How do they find those [collected] morons anyway? Do they not realize that they are making insane demands of the poor agents? And what the freaking hell do all these morons do for a living that they can afford to blow hundreds and hundreds of thousands of dollars on a second beach house in Costa Rica, or a pied a terre in Paris, or uproot and move to Amsterdam [well, OK. That stupid bitch just graduated school as a cheiropracter and hooked into a job in a town 15 minutes by train outside Amsterdam. Though I would have preferred to move into th etown I would be working in and save the trips to Amsterdam for special occasions.]

I don’t understand how crown molding fits in the same group as granite countertops or open concept.

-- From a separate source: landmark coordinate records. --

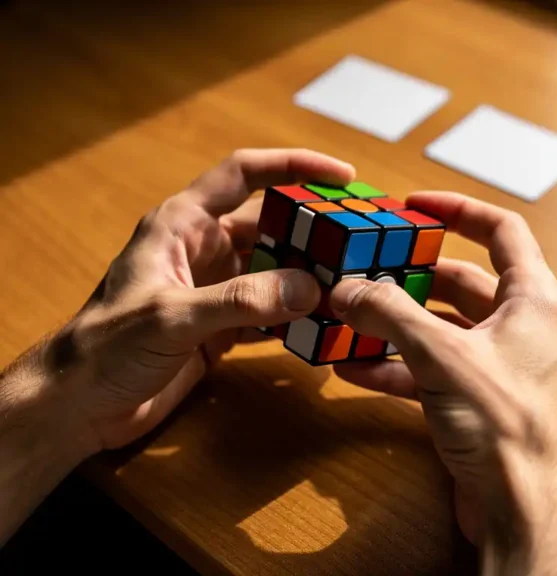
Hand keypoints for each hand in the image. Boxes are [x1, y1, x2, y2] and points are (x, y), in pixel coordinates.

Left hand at [14, 148, 354, 452]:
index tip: (342, 176)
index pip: (245, 175)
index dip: (293, 166)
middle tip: (359, 241)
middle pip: (271, 226)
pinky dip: (297, 318)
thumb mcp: (172, 316)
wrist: (78, 407)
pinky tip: (324, 325)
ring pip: (276, 272)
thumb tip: (311, 288)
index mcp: (183, 224)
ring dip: (311, 278)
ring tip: (353, 284)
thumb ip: (240, 300)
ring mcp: (216, 290)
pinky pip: (270, 313)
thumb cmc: (106, 346)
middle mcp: (204, 250)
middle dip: (314, 232)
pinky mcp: (222, 328)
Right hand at [331, 193, 556, 574]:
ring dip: (396, 325)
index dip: (457, 209)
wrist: (521, 509)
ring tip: (352, 318)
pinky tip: (356, 367)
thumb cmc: (510, 430)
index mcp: (534, 300)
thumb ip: (391, 314)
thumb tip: (351, 288)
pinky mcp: (479, 399)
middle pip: (461, 282)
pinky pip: (433, 369)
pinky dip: (397, 365)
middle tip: (370, 267)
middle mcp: (522, 327)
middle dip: (410, 277)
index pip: (501, 230)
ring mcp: (500, 365)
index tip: (416, 205)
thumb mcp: (442, 355)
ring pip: (442, 328)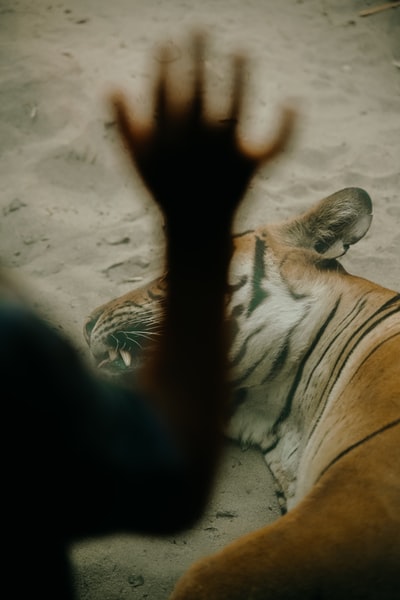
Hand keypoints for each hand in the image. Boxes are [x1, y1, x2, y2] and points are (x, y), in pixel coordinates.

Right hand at [110, 34, 294, 225]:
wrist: (195, 230)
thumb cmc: (166, 191)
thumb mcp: (138, 163)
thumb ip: (123, 127)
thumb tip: (111, 86)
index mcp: (166, 144)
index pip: (163, 95)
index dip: (164, 65)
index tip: (166, 42)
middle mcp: (195, 147)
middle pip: (197, 94)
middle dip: (196, 58)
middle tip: (199, 27)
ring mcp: (224, 157)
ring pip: (233, 111)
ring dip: (238, 78)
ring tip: (241, 50)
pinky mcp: (250, 168)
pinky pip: (272, 146)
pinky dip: (286, 127)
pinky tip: (292, 102)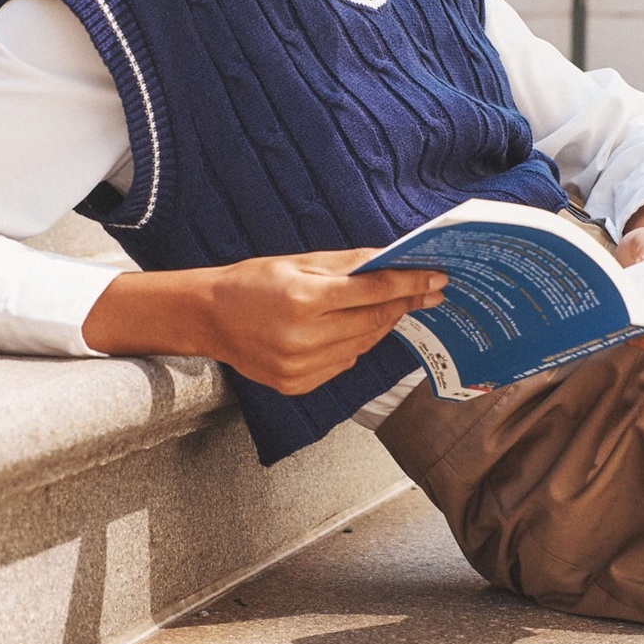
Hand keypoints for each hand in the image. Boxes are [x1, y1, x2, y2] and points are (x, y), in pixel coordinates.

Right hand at [83, 248, 446, 394]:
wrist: (207, 319)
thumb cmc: (252, 282)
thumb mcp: (299, 261)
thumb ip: (348, 264)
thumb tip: (390, 259)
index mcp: (305, 299)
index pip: (374, 291)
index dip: (410, 284)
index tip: (437, 279)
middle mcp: (305, 338)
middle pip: (374, 320)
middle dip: (403, 303)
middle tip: (427, 290)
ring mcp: (301, 367)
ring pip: (363, 345)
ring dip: (381, 324)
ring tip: (390, 306)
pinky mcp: (298, 384)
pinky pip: (344, 363)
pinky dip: (355, 345)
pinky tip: (353, 329)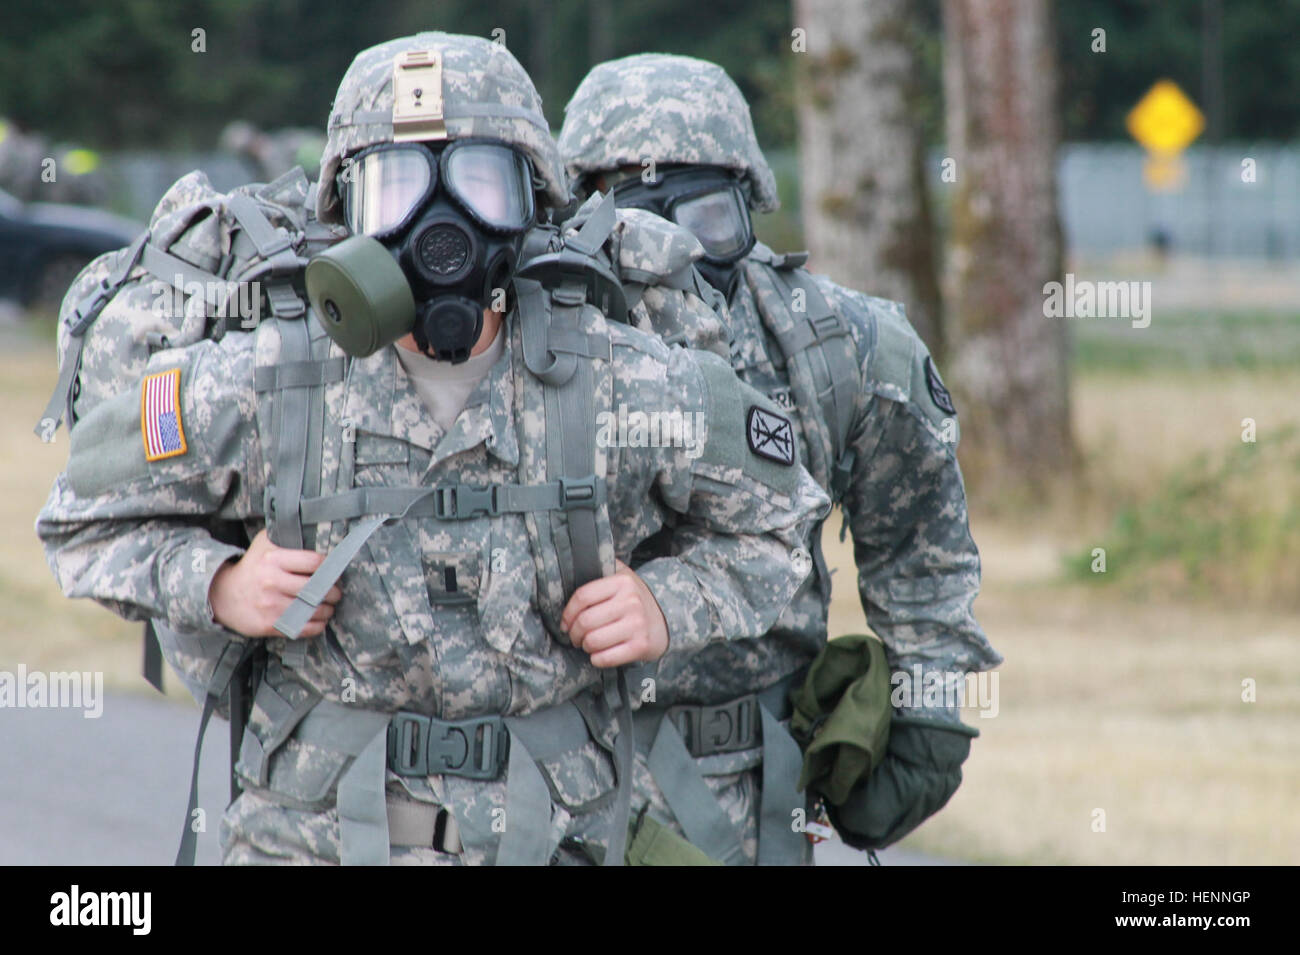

I’ve always thought of any type of molding as an important element of older homes of various architectural styles. They might be original to the house or reclaimed or reproduction moldings put in by someone who cares about their house’s history. Not good or bad but sort of the opposite of trendy.

Are people doing some other nefarious thing with crown molding that I don’t know about?

Bonus question - why single out crown molding over every other style of decorative molding?

This.

These shows remind me of The Joneses. http://www.imdb.com/title/tt1285309/

I also hate the “open concept”. To me having your dining table visible and behind your sofa reminds me of every tiny cheap apartment I’ve ever lived in. I don’t care HOW far away from the seating area the table and chairs are, it still annoys me.

And what’s all this crap about “I want to be able to see my guests while I’m cooking” anyway? I don’t know about you, but I don’t make my guests sit around and wait while I cook. I have everything pretty much ready and then we sit down to eat.

I also hate granite counter tops. They’re cold and sterile, and they’re all ugly colors.

Double sinks in the bathroom, it’s do or die for the double sinks, I don’t get it. And why make a snobby staircase the focal point of your entrance along with foyers that open up to triple decker heights?

And why when the buyer sees a vintage bathroom with bright tile do they upchuck. Yellow and black tiles or miami turquoise fixtures are the bomb in a 50’s style bath, unless they are breaking apart I’d leave it!

And I do have a brazilian mountain slab in my kitchen, another perk of granite has got to be fire resistance, eh?

Ditto! I can’t imagine a time EVER, when I’d want to brush my teeth or gargle with my husband at the next sink.